Дополнительно в вещах лежала копия Книги Охотника – древнего нравственного свода нуониэлей, и свёрток с церемониальной одеждой посла. Отдельно значился бочонок с перцем, который требовалось отдать капитану Ланко Сивому по прибытии в Симпегалис – небольшое дополнительное вознаграждение за службу.
Часы тянулись. Парус то наполнялся попутным ветром, то опадал, хлопая переливами шерсти, лоснящейся от толстого слоя жира. Углы его тянули шкоты то с одной стороны, то с другой, отчего деревянные блоки на железных сердцевинах грустно поскрипывали. За полдня можно привыкнуть к этому однообразному стону, заметить последовательность и даже научиться различать смену дыхания ветра по нарушению привычных чередований ржавых звуков.
Зарядил косой дождь. Капли шли мелкие, нахлёстывали порывами и с разных сторон. На палубе установили деревянный поддон с бортиками, засыпанный песком. Сверху выложили очаг, заполнили его дровами и разожгли огонь. Кое-как защитив костёр от дождя, помощник капитана принялся подсушивать хлеб и раздавать его морякам. Установили над пламенем и котелок, где ловко организовали уху из свежей рыбы. Как-то так само собой вышло, что все оказались подле огня. Путешественники общались, смеялись, радовались запаху тёплой снеди. И только Тим сидел поодаль. Нуониэль достал из кармана потемневшие от влаги ножницы и принялся ковырять ими тяжёлый дождевик: отщипывать от промазанного жиром одеяния малюсенькие кусочки. Между красных сапог образовалась кучка кожаной стружки.
– Попадём в бурую, потонем все вместе, – раздался голос Ланко.
Тим поднял взор: пузатый капитан стоял прямо над ним, держа в руках две плошки с горячей ухой.

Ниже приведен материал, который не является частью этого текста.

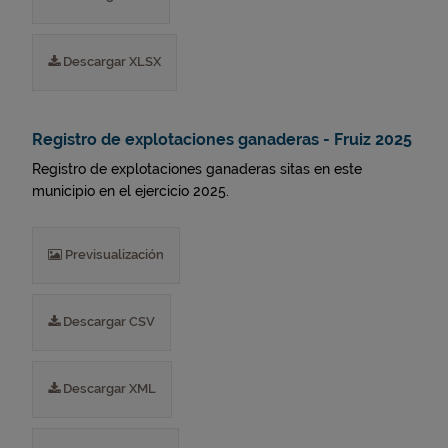
Descargar XLSX
Registro de explotaciones ganaderas - Fruiz 2025
Registro de explotaciones ganaderas sitas en este
municipio en el ejercicio 2025.
Previsualización
Descargar CSV
Descargar XML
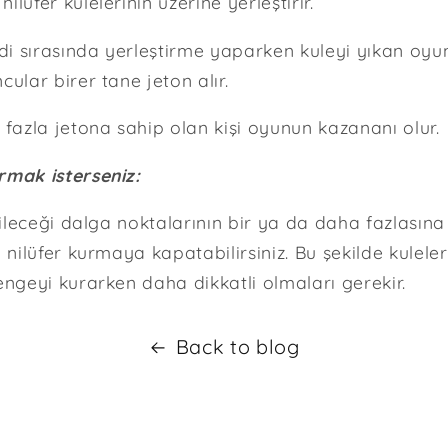
lüfer kulelerinin üzerine yerleştirir.
i sırasında yerleştirme yaparken kuleyi yıkan oyu
cular birer tane jeton alır.
azla jetona sahip olan kişi oyunun kazananı olur
rmak isterseniz:
irileceği dalga noktalarının bir ya da daha fazlasın
ı nilüfer kurmaya kapatabilirsiniz. Bu şekilde kulel
engeyi kurarken daha dikkatli olmaları gerekir.
Back to blog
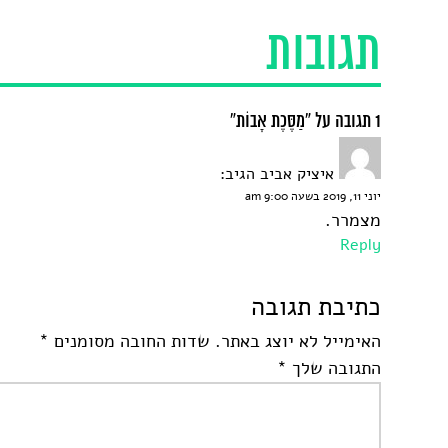
תגובות
1 תגובה על “מַסֶּכֶת אָבוֹת”
איציק אביב
הגיב:
יוני 11, 2019 בשעה 9:00 am
מצמרר.
Reply
כתיבת תגובה
האימייל לא יוצג באתר.
שדות החובה מסומנים
*
התגובה שלך
*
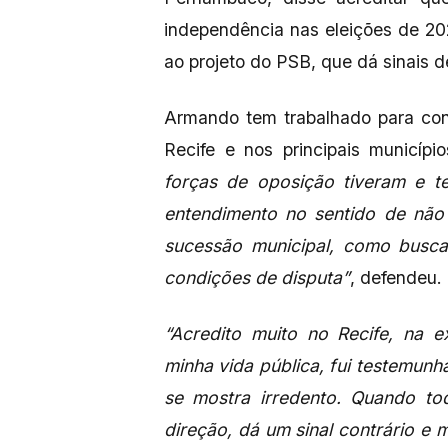
independência nas eleições de 202
ao projeto do PSB, que dá sinais 
Armando tem trabalhado para con
Recife e nos principais municípi
forças de oposição tiveram e t
entendimento no sentido de não 
sucessão municipal, como busc
condições de disputa”
, defendeu.
“Acredito muito no Recife, na 
minha vida pública, fui testemun
se mostra irredento. Quando t
direção, dá um sinal contrário e 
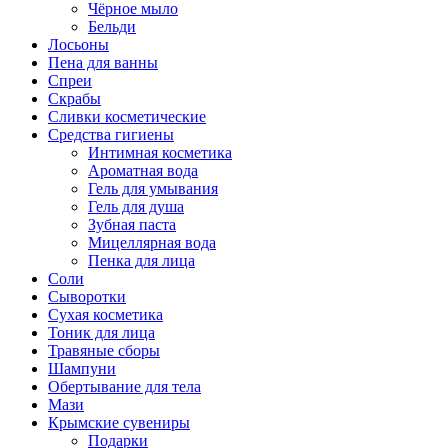
Чёрное мыло
Бельди
Лосьоны
Пена для ванны
Спреи
Скрабы
Сливки косметические
Средства гигиены
Интимная косметика
Ароматная вода
Гель для умывания
Гель для душа
Зубная паста
Мицеллярная вода
Пенка для лица
Соли
Сыворотки
Сухая косметика
Тоник для лица
Травяные сборы
Шампуни
Обертывание для тела
Мази
Крымские сувениры
Подарки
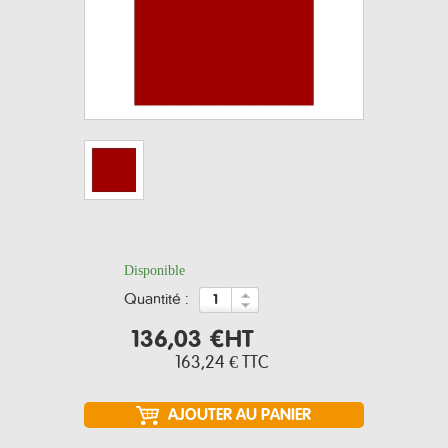
Disponible
quantité :
136,03 €
HT
163,24 €
TTC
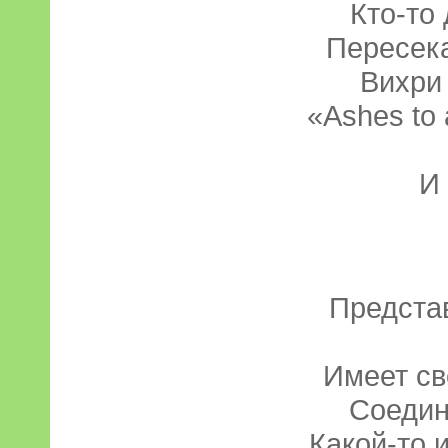
Кто-то
Пересек
Вихри
«Ashes to
И 
Представ
Имеет св
Соедин
Какой-то 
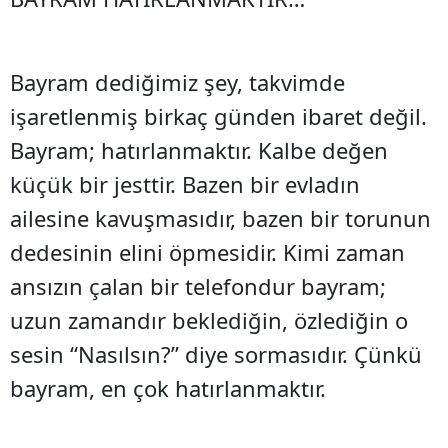
Bayram dediğimiz şey, takvimde
işaretlenmiş birkaç günden ibaret değil.
Bayram; hatırlanmaktır. Kalbe değen
küçük bir jesttir. Bazen bir evladın
ailesine kavuşmasıdır, bazen bir torunun
dedesinin elini öpmesidir. Kimi zaman
ansızın çalan bir telefondur bayram;
uzun zamandır beklediğin, özlediğin o
sesin “Nasılsın?” diye sormasıdır. Çünkü
bayram, en çok hatırlanmaktır.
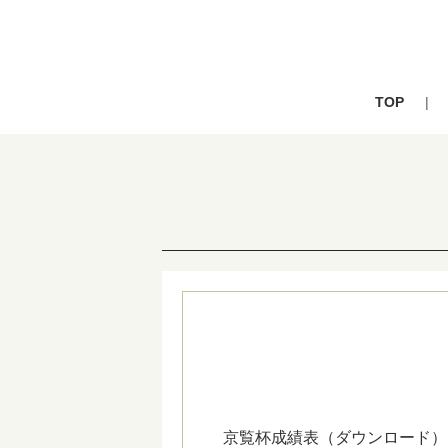
TOP
京覧杯成績表（ダウンロード）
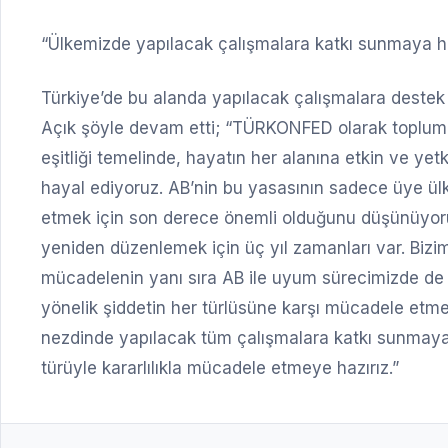
“Ülkemizde yapılacak çalışmalara katkı sunmaya ha
Türkiye’de bu alanda yapılacak çalışmalara deste
Açık şöyle devam etti; “TÜRKONFED olarak toplumun 
eşitliği temelinde, hayatın her alanına etkin ve yetk
hayal ediyoruz. AB’nin bu yasasının sadece üye ülk
etmek için son derece önemli olduğunu düşünüyoru
yeniden düzenlemek için üç yıl zamanları var. Bizi
mücadelenin yanı sıra AB ile uyum sürecimizde de 
yönelik şiddetin her türlüsüne karşı mücadele etm
nezdinde yapılacak tüm çalışmalara katkı sunmaya, d
türüyle kararlılıkla mücadele etmeye hazırız.”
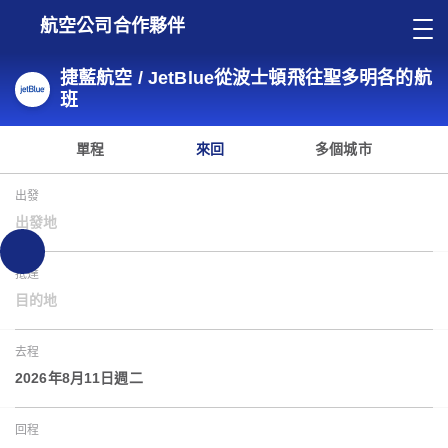
航空公司合作夥伴
捷藍航空 / JetBlue從波士頓飛往聖多明各的航
班
單程
來回
多個城市
出發
出發地
抵達
目的地
去程
2026年8月11日週二
回程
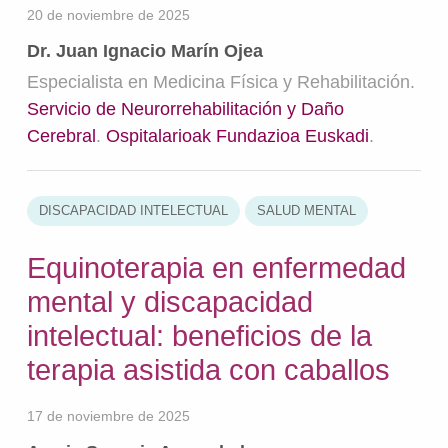
20 de noviembre de 2025
Dr. Juan Ignacio Marín Ojea
Especialista en Medicina Física y Rehabilitación.
Servicio de Neurorrehabilitación y Daño
Cerebral
.
Ospitalarioak Fundazioa Euskadi
.
DISCAPACIDAD INTELECTUAL
SALUD MENTAL
Equinoterapia en enfermedad
mental y discapacidad
intelectual: beneficios de la
terapia asistida con caballos
17 de noviembre de 2025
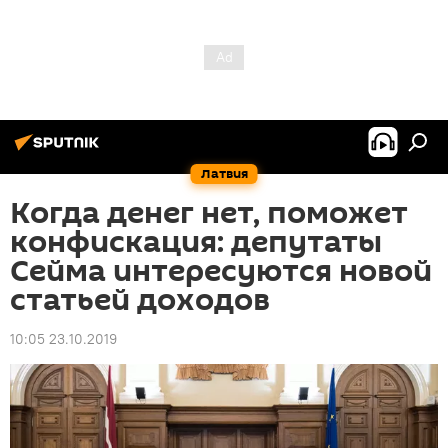
Латвия
Когда денег нет, поможет
конфискация: депутаты
Сейма интересуются новой
статьей доходов
10:05 23.10.2019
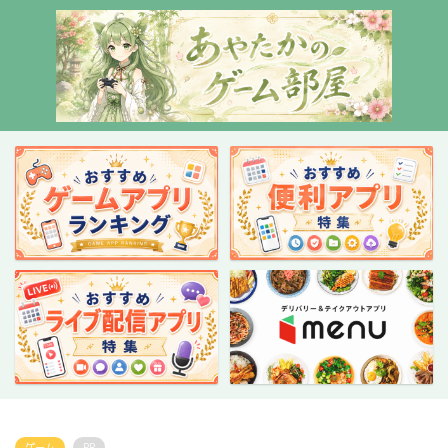
ゲーム
PR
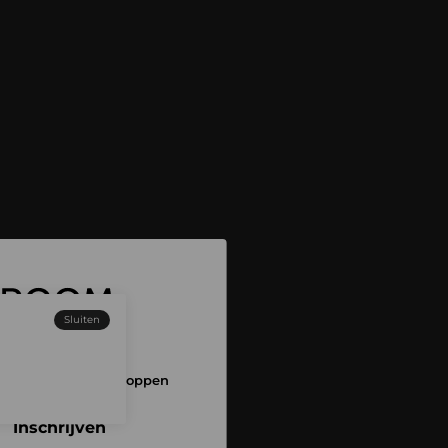
Sluiten
 aan en begin met shoppen
Inschrijven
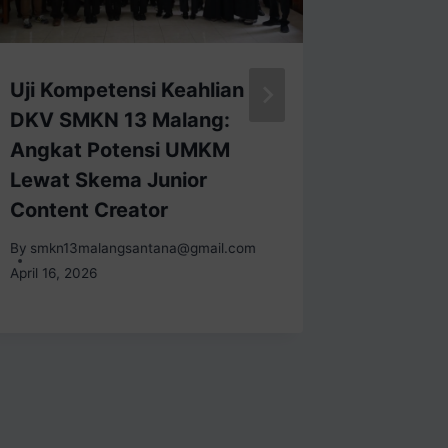
Uji Kompetensi Keahlian
Pererat
DKV SMKN 13 Malang:
13 Mal
Angkat Potensi UMKM
Halalbi
Lewat Skema Junior
Bersam
Content Creator
LKS
By
smkn13malangsantana@gmail.com
By
smkn13
April 16, 2026
March 31, 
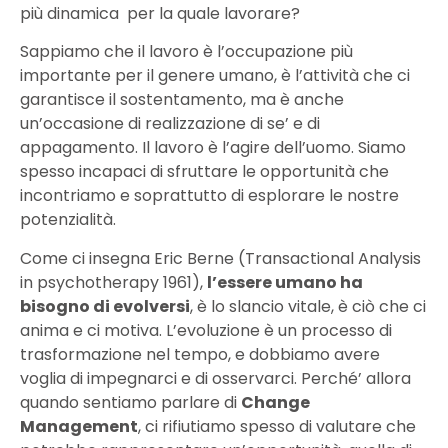
più dinamica per la quale lavorare?
Sappiamo che il lavoro è l’occupazione più
importante per il genere umano, è l’attività che ci
garantisce il sostentamento, ma è anche
un’occasione di realizzazione di se’ e di
appagamento. Il lavoro è l’agire dell’uomo. Siamo
spesso incapaci di sfruttare le opportunità che
incontriamo e soprattutto di esplorare le nostre
potenzialità.
Come ci insegna Eric Berne (Transactional Analysis
in psychotherapy 1961),
l’essere umano ha
bisogno di evolversi
, è lo slancio vitale, è ciò che ci
anima e ci motiva. L’evoluzione è un processo di
trasformazione nel tempo, e dobbiamo avere
voglia di impegnarci e di osservarci. Perché’ allora
quando sentiamo parlare di
Change
Management
, ci rifiutiamo spesso di valutare che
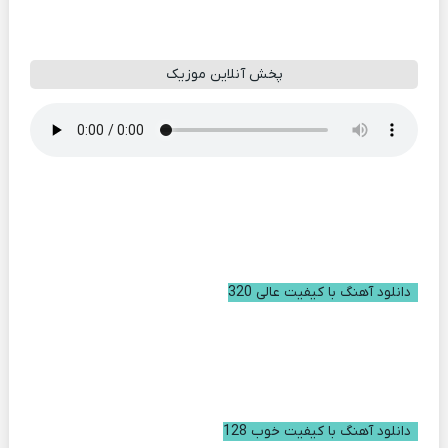
پخش آنلاین موزیک
دانلود آهنگ با کیفیت عالی 320
دانلود آهنگ با کیفیت خوب 128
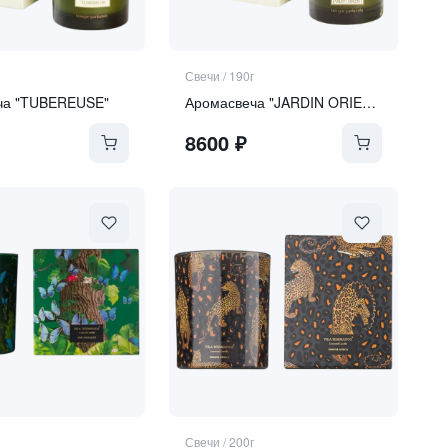
Свечи
/
190г
ча "TUBEREUSE"
Аромасвеча "JARDIN ORIENT"
8600
₽
Свечи
/
200г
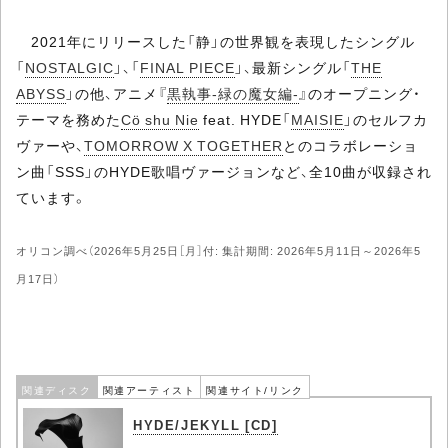
2021年にリリースした「静」の世界観を表現したシングル
「
NOSTALGIC
」、「
FINAL PIECE
」、最新シングル「
THE
ABYSS
」の他、アニメ『
黒執事-緑の魔女編-
』のオープニング・
テーマを務めた
Cö shu Nie
feat. HYDE「
MAISIE
」のセルフカ
ヴァーや、
TOMORROW X TOGETHER
とのコラボレーショ
ン曲「SSS」のHYDE歌唱ヴァージョンなど、全10曲が収録され
ています。
オリコン調べ（2026年5月25日［月］付: 集計期間: 2026年5月11日～2026年5
月17日）
関連ディスク
関連アーティスト
関連サイト/リンク
HYDE/JEKYLL [CD]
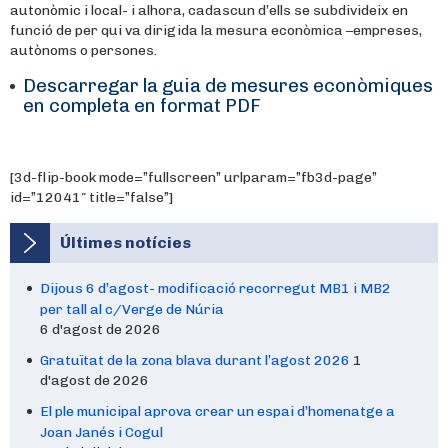
autonòmic i local- i alhora, cadascun d’ells se subdivideix en
funció de per qui va dirigida la mesura econòmica –empreses,
autònoms o persones.
Descarregar la guia de mesures econòmiques
en completa en format PDF
[3d-flip-book mode=”fullscreen” urlparam=”fb3d-page”
id=”12041″ title=”false”]
Últimes notícies
Dijous 6 d’agost- modificació recorregut MB1 i MB2
per tall al c/Verge de Núria
6 d'agost de 2026
Gratuïtat de la zona blava durant l’agost 2026
1
d'agost de 2026
El ple municipal aprova crear un espai d’homenatge a
Joan Janés i Cogul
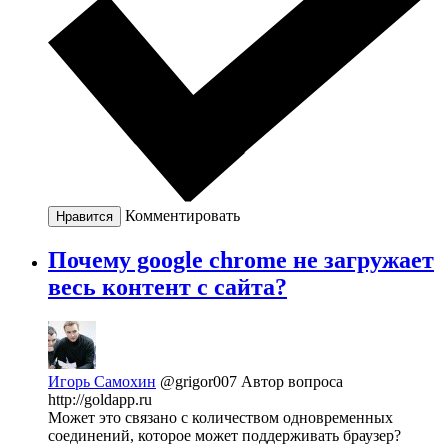
Комментировать
Нравится
Почему google chrome не загружает
весь контент с сайта?
Игорь Самохин
@grigor007
Автор вопроса
http://goldapp.ru
Может это связано с количеством одновременных
соединений, которое может поддерживать браузер?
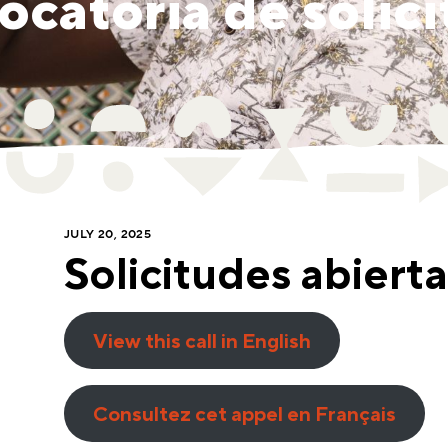
catoria de solic
JULY 20, 2025
Solicitudes abierta
View this call in English
Consultez cet appel en Français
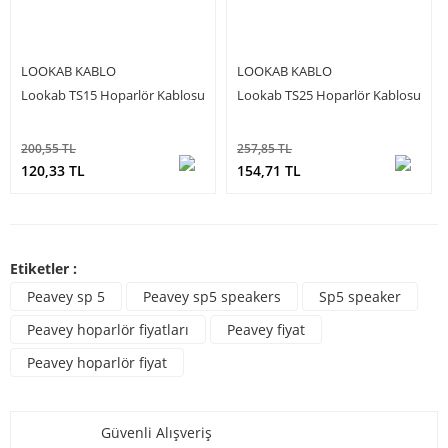
LOOKAB KABLO
LOOKAB KABLO
Lookab TS15 Hoparlör Kablosu
Lookab TS25 Hoparlör Kablosu
200,55 TL
257,85 TL
120,33 TL
154,71 TL
Etiketler :
Peavey sp 5
Peavey sp5 speakers
Sp5 speaker
Peavey hoparlör fiyatları
Peavey fiyat
Peavey hoparlör fiyat
Güvenli Alışveriş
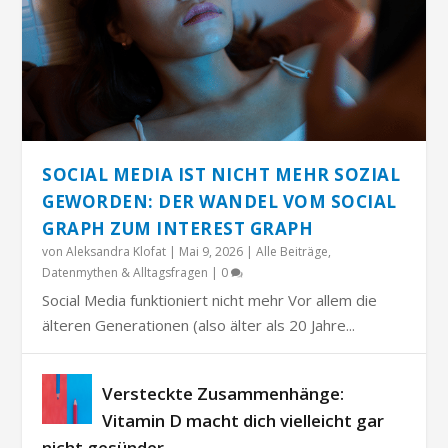
SOCIAL MEDIA IST NICHT MEHR SOZIAL
GEWORDEN: DER WANDEL VOM SOCIAL
GRAPH ZUM INTEREST GRAPH
von
Aleksandra Klofat
|
Mai 9, 2026
|
Alle Beiträge
,
Datenmythen & Alltagsfragen
|
0
Social Media funktioniert nicht mehr Vor allem die
älteren Generationen (also älter als 20 Jahre...
Versteckte Zusammenhänge:
Vitamin D macht dich vielleicht gar
nicht gesünder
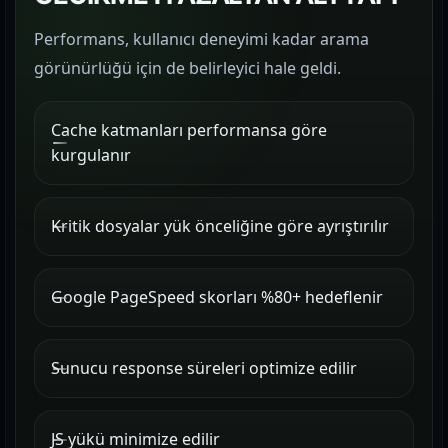
Performans, kullanıcı deneyimi kadar arama
görünürlüğü için de belirleyici hale geldi.
Cache katmanları performansa göre
kurgulanır
Kritik dosyalar yük önceliğine göre ayrıştırılır
Google PageSpeed skorları %80+ hedeflenir
Sunucu response süreleri optimize edilir
JS yükü minimize edilir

Одну он подал нуониэлю.
– А пока, – продолжал капитан, – мы будем есть все вместе!
Тимбер поднялся и взял деревянную тарелку, от которой исходил ароматный пар. Нуониэль учтиво поклонился.
– Я знаю, что вы, нуониэли, не очень-то любите задавать вопросы, – сказал капитан, шумно хлебнув ухи. – Да и на чужбине иной раз лучше промолчать, чем сболтнуть лишнего. Я сам такой: по родной деревне ходил, яки петух! Всем видом давал понять, что я не такой, как земляки. И стоило мне раз выйти в море, попасть в компанию моряков со всего света, так я тут же стал вести себя, как мои односельчане! Я это к тому, что не жду от твоей задницы особой болтовни. Но, коль тебя припрёт чего узнать – не робей, спрашивай. «Пёрышко» – не та ладья, на которой надо выделываться. Я сам её построил, сам людей нанял – с каждым из них пуд соли пополам отведал. Да и с вашим братом дела имею по-свойски! А мне что! Я человек вольный! Я договорюсь, доторгуюсь! Послом ведь тебя заделали недавно. А у меня уже сколько путей было! И с каждым надо цену назначить себе не в убыток! Коль тебе что надо по посольскому делу, то не робей – ко мне дуй! И не гляди, что я грубый. Я и с высокородными господами сладить умею и с босяками.
Они немного постояли молча, допили уху.
– Я считал, что все люди избегают Гранёную Луну, – сказал Тим.
– Так и есть, – ответил капитан. – Поэтому никто не выходит в море в конце листобоя.
Тим непонимающе посмотрел на Ланко.
– Грязник, по-вашему! – пояснил тот.
– И всё же мы в море.
– Я зело страшусь проклятья, но пуще всего я боюсь остаться голодным, – подняв палец вверх заявил толстяк. – В Торговой Унии люд богатый; у каждого по несколько больших кораблей. И как они только Ланко Сивого с его неказистым «Пёрышком» к себе приняли?!
Ланко протянул руку, и Тимбер отдал ему пустую плошку.
– Ну а ты веришь в проклятье? – спросил капитан.
– Не бывало у меня случая оказаться под её светом, – пожал плечами молодой посол. – Всегда поблизости имелось убежище.